The speed quickens with ‘Don’t Bring Me Down’ before ‘Shapes Of Things’ originally by the Yardbirds, gets the Bowie treatment, with soaring vocals gracing the verse before the beat speeds up and the young mod in a packed crowd returns to bounce the listener through the chorus. 

‘Anyway, Anyhow, Anywhere’ let’s the band take centre stage, owning the middle of the song with cosmic riffs and lingering drumbeats. The final track "Where Have All the Good Times Gone" begins with a heavy riff similar to ‘The Jean Genie’ before Bowie covers the Kinks with a version that sounds like it belongs in the previous decade, and that’s no insult. 
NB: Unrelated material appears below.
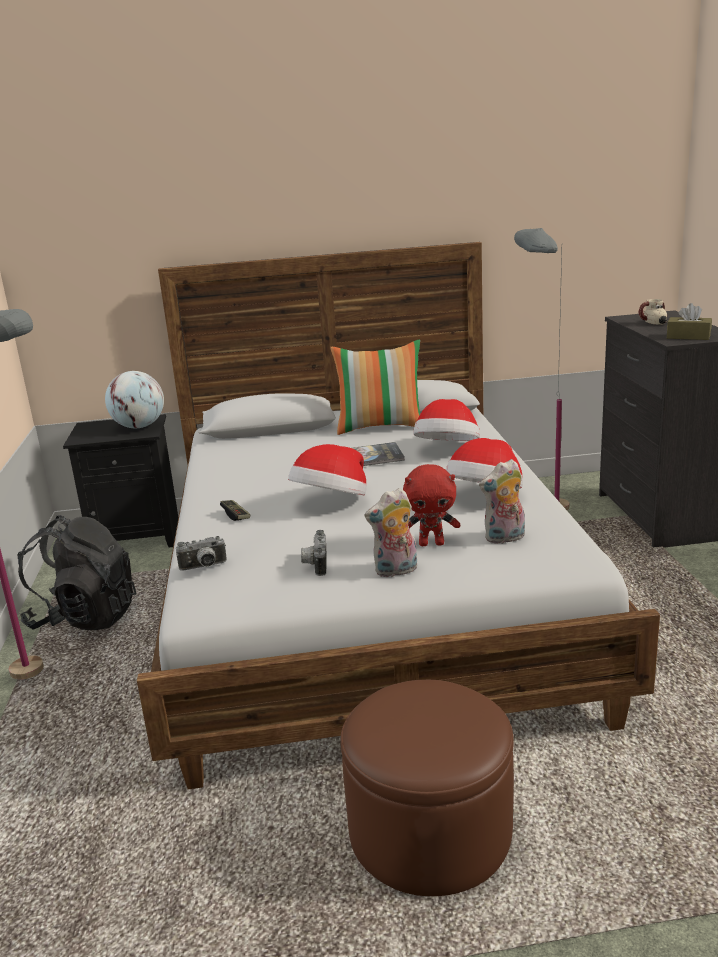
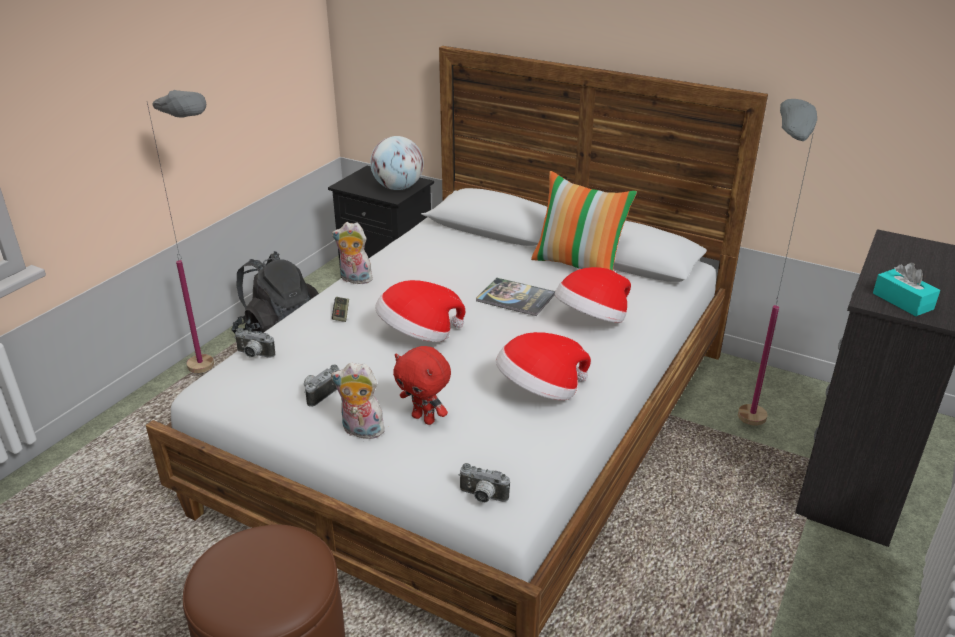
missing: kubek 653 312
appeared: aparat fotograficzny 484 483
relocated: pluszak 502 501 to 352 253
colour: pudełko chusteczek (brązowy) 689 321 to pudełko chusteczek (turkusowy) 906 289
Bowie began his musical career dressing sharply, and listening to the music of the mods, and these riff heavy songs, with soaring vocals and heavy rhythm sections are as good a homage as it gets to that time in culture.

As the years went by, Bowie kept on releasing albums, with the classic ‘Diamond Dogs’ coming the year after in 1974. And right to the end, Bowie was releasing music, with the brilliant ‘Blackstar’ released right before his death. 

It’s impossible to pin David Bowie down to one style. He was a chameleon, constantly changing. Unlike the reptile though, he never did it to blend into his surroundings. He did it to push boundaries, to break the mould, and if that doesn’t fit in with the mod culture that he began his musical career in, I don’t know what does.